Le Québec n’a pas été épargné. La récente décision du gouvernement Couillard de diminuer de moitié son financement pour de nouveaux logements sociaux, de même que celui pour la rénovation domiciliaire, a été directement critiquée. De manière plus générale, les politiques d’austérité adoptées dans les dernières années au Québec ont fait l’objet d’un questionnement quant à leurs impacts sur la réalisation des droits, dont ceux à la santé et à l’éducation.

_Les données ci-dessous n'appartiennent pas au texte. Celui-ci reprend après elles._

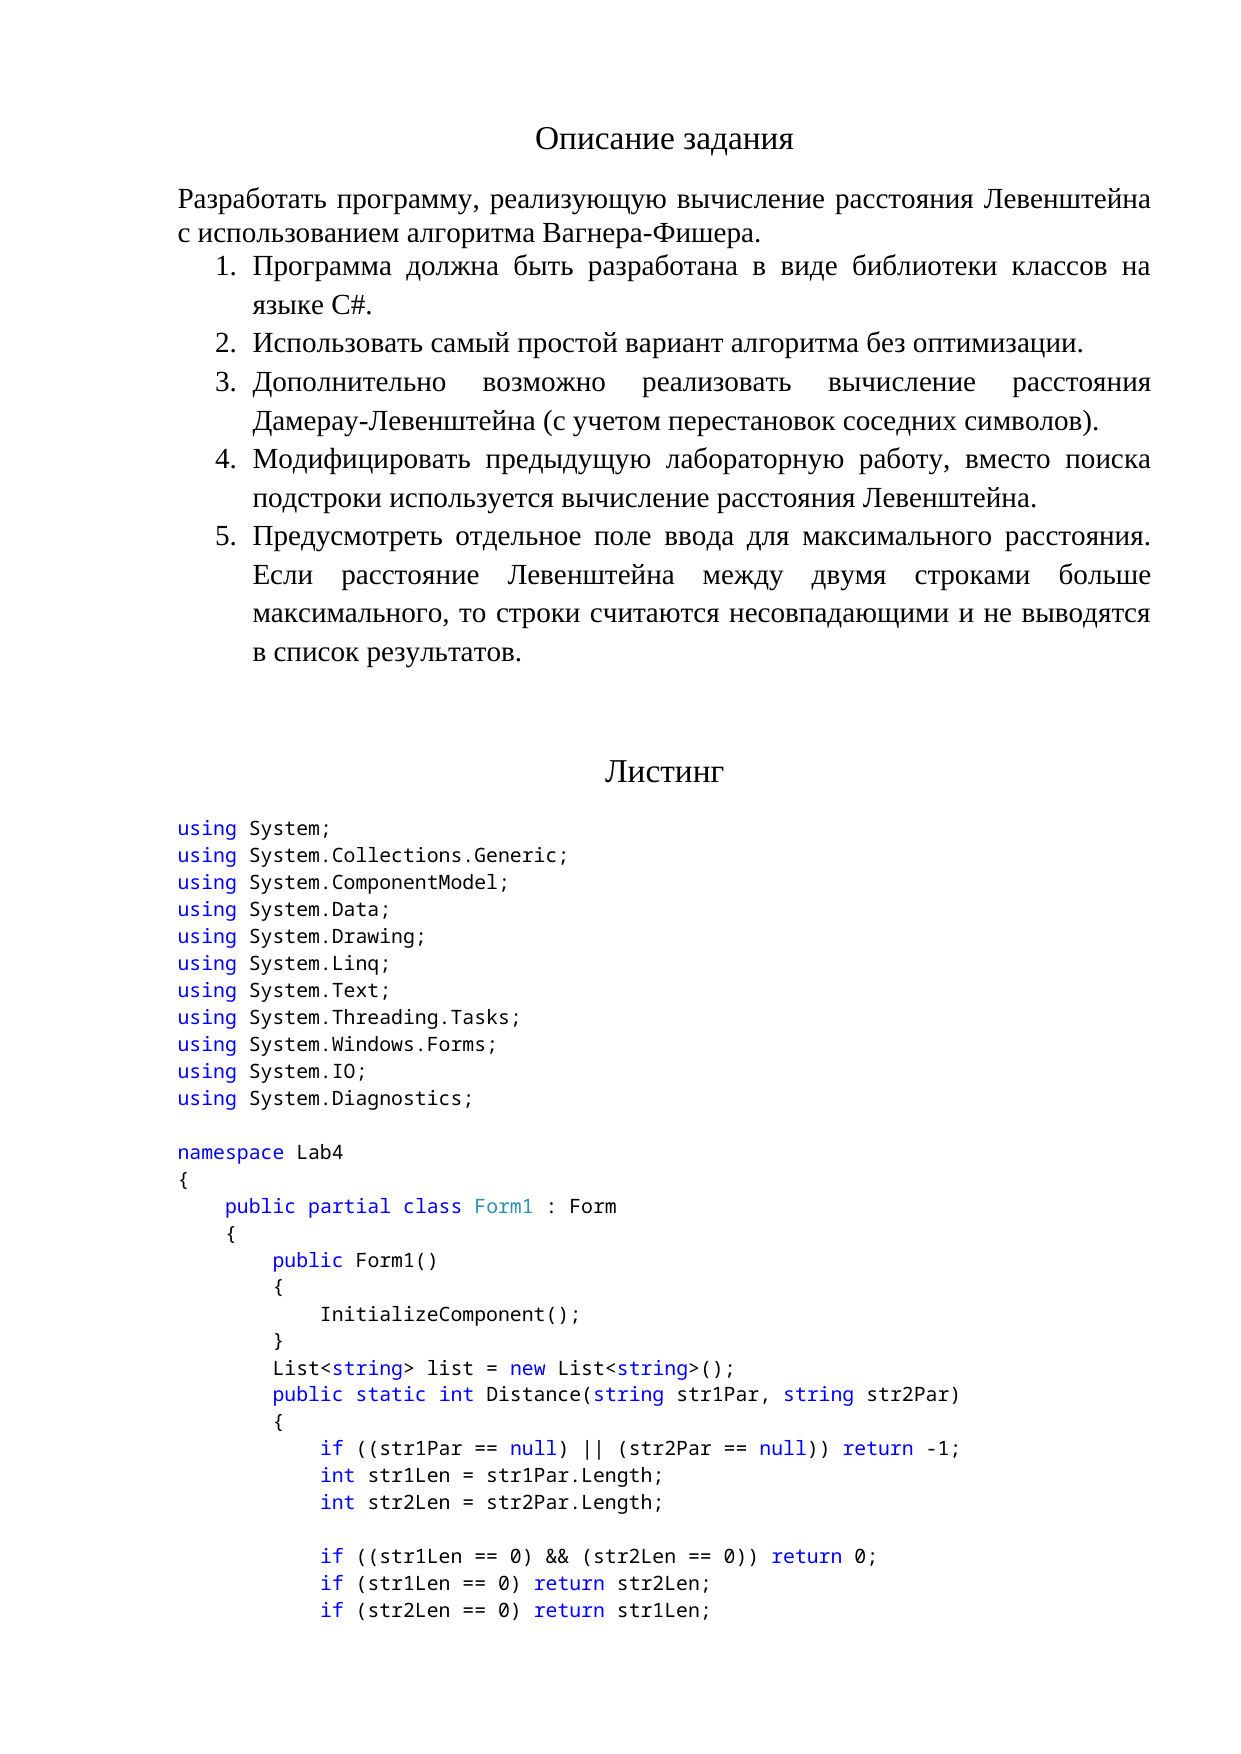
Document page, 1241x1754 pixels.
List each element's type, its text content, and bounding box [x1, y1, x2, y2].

text using System.ComponentModel; [177, 868, 1152, 895]
text int str2Len = str2Par.Length; [177, 1489, 1152, 1516]
text if (str2Len == 0) return str1Len; [177, 1597, 1152, 1623]
text Описание задания [177, 118, 1152, 156]
text } [177, 1327, 1152, 1354]
text List<string> list = new List<string>(); [177, 1354, 1152, 1381]
list Предусмотреть отдельное поле ввода для максимального расстояния. Если расстояние Левенштейна между двумя строками больше максимального, то строки считаются несовпадающими и не выводятся в список результатов. [215, 518, 1152, 667]
text using System.IO; [177, 1057, 1152, 1084]
text using System; [177, 814, 1152, 841]
text using System.Diagnostics; [177, 1084, 1152, 1111]
text Разработать программу, реализующую вычисление расстояния Левенштейна с использованием алгоритма Вагнера-Фишера. [177, 181, 1152, 248]
list Модифицировать предыдущую лабораторную работу, вместо поиска подстроки используется вычисление расстояния Левенштейна. [215, 441, 1152, 513]
text Листинг [177, 751, 1152, 789]
text public Form1() [177, 1246, 1152, 1273]
text using System.Threading.Tasks; [177, 1003, 1152, 1030]
list Программа должна быть разработана в виде библиотеки классов на языке C#. [215, 248, 1152, 321]
text if ((str1Par == null) || (str2Par == null)) return -1; [177, 1435, 1152, 1462]
text public static int Distance(string str1Par, string str2Par) [177, 1381, 1152, 1408]
text using System.Windows.Forms; [177, 1030, 1152, 1057]
text InitializeComponent(); [177, 1300, 1152, 1327]
text using System.Drawing; [177, 922, 1152, 949]
text { [177, 1273, 1152, 1300]
text public partial class Form1 : Form [177, 1192, 1152, 1219]
list Дополнительно возможно реализовать вычисление расстояния Дамерау-Левенштейна (с учетом перестановок соседних символов). [215, 364, 1152, 436]
text using System.Data; [177, 895, 1152, 922]
text int str1Len = str1Par.Length; [177, 1462, 1152, 1489]
text { [177, 1165, 1152, 1192]
text namespace Lab4 [177, 1138, 1152, 1165]
text using System.Collections.Generic; [177, 841, 1152, 868]
text { [177, 1219, 1152, 1246]
text if ((str1Len == 0) && (str2Len == 0)) return 0; [177, 1543, 1152, 1569]
text using System.Linq; [177, 949, 1152, 976]
list Использовать самый простой вариант алгоритма без оптимизации. [215, 326, 1152, 359]
text using System.Text; [177, 976, 1152, 1003]
text { [177, 1408, 1152, 1435]
text if (str1Len == 0) return str2Len; [177, 1569, 1152, 1597]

Le représentant du Québec, le sous-ministre Éric Théroux n’a pas répondu à toutes ces questions.
Des membres du Comité de l’ONU sont par ailleurs revenus, à plusieurs reprises, sur l’insuffisance des prestations d’assistance sociale partout au Canada, en insistant sur la nécessité que personne ne reçoive une aide de dernier recours inférieure à ces montants qui ne respectent pas déjà le droit à un niveau de vie suffisant.

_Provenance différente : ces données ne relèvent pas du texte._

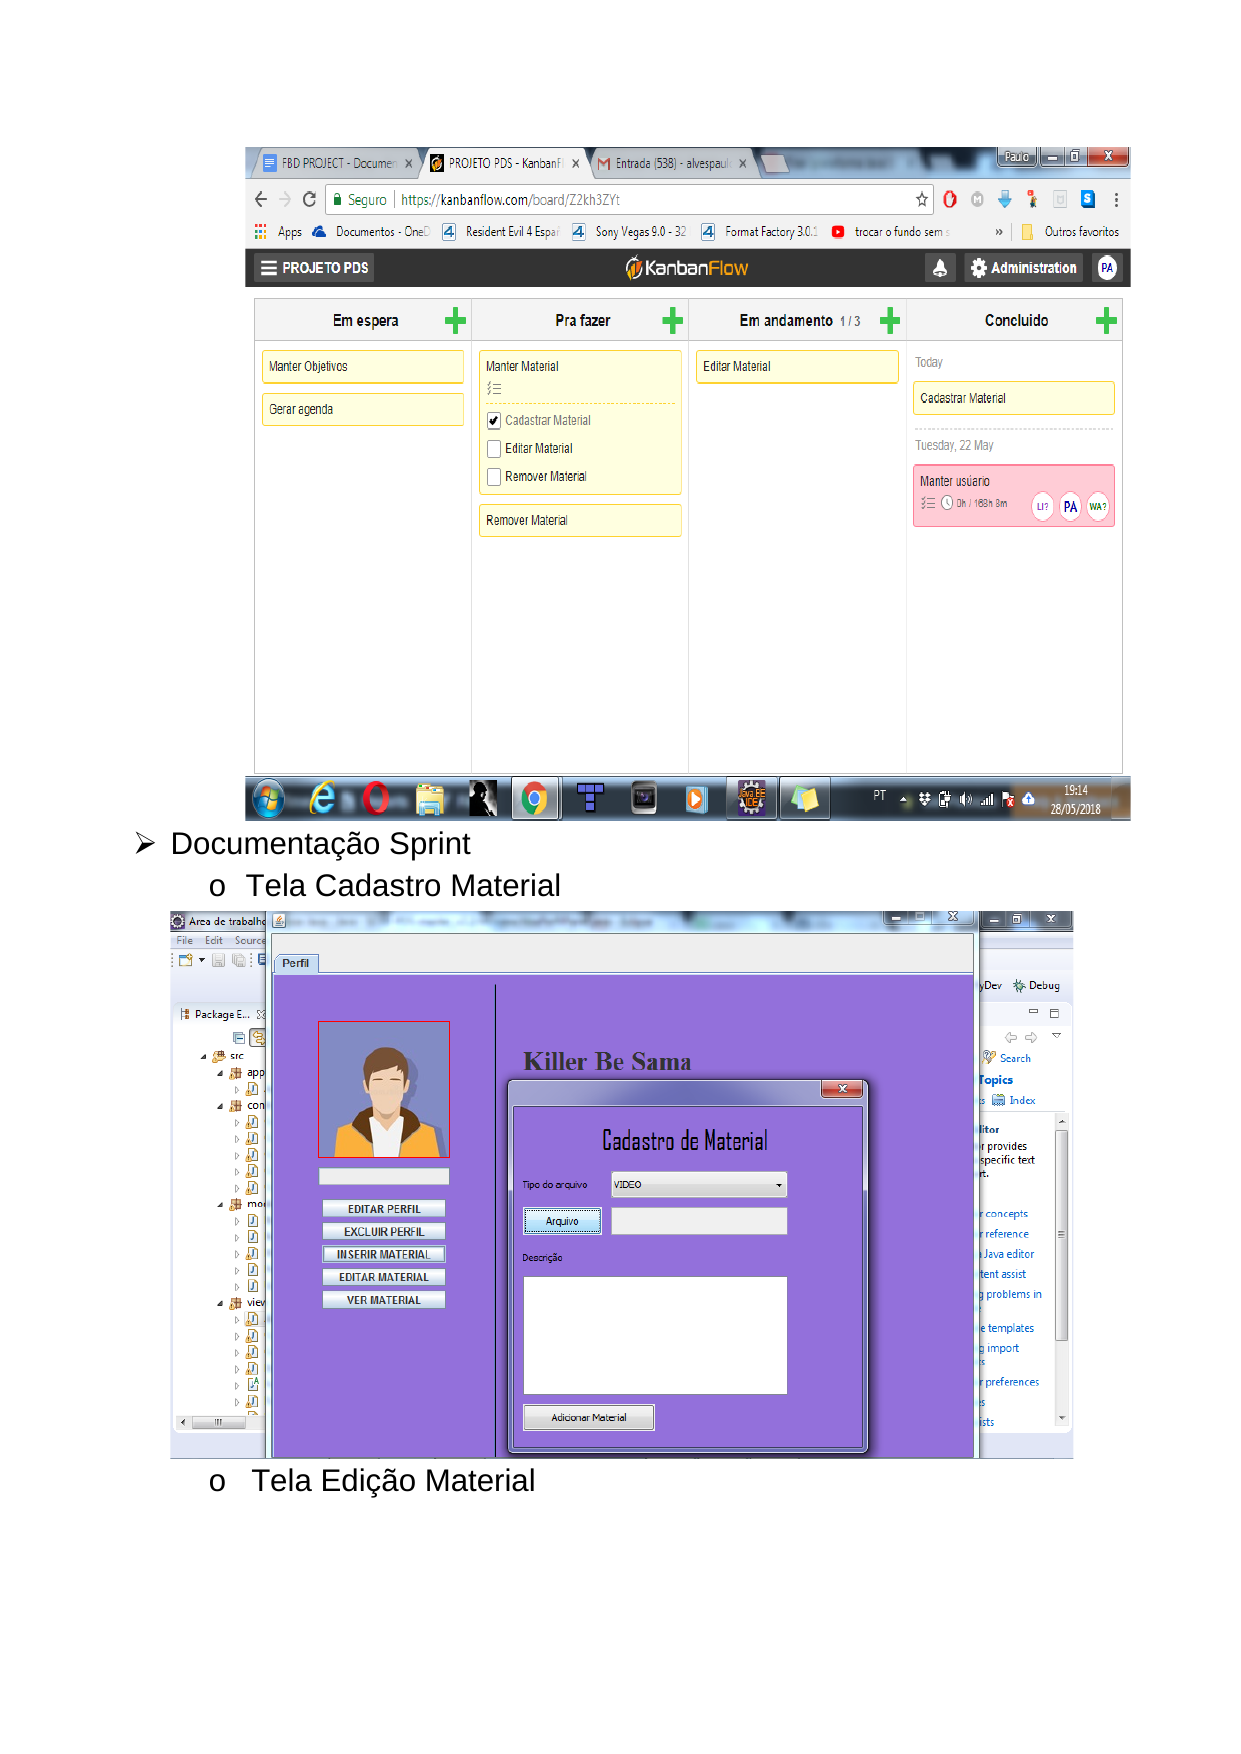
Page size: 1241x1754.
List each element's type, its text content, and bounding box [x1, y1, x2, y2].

Le fait que le salaire minimum ne permette pas de sortir de la pauvreté, un peu partout au Canada, est aussi un des enjeux qui est revenu à quelques reprises. Éric Théroux a nié que ce soit le cas au Québec pour une personne travaillant 40 heures par semaine. Il a cependant dû, pour ce faire, se baser sur la mesure de pauvreté la plus basse, celle de la Mesure du panier de consommation (MPC).
Le FRAPRU satisfait
Au terme de la comparution du Canada, le FRAPRU s’est dit satisfait des questions et des préoccupations portées, ces deux derniers jours, par le Comité des droits économiques, sociaux et culturels de l’ONU. Il se dit confiant que les observations finales et les recommandations que le Comité rendra publiques, le 7 mars, seront tout aussi pertinentes. Il espère que les gouvernements, tant fédéral que québécois, les recevront avec autant de sérieux, qu’ils répondront convenablement et surtout qu’ils y donneront suite.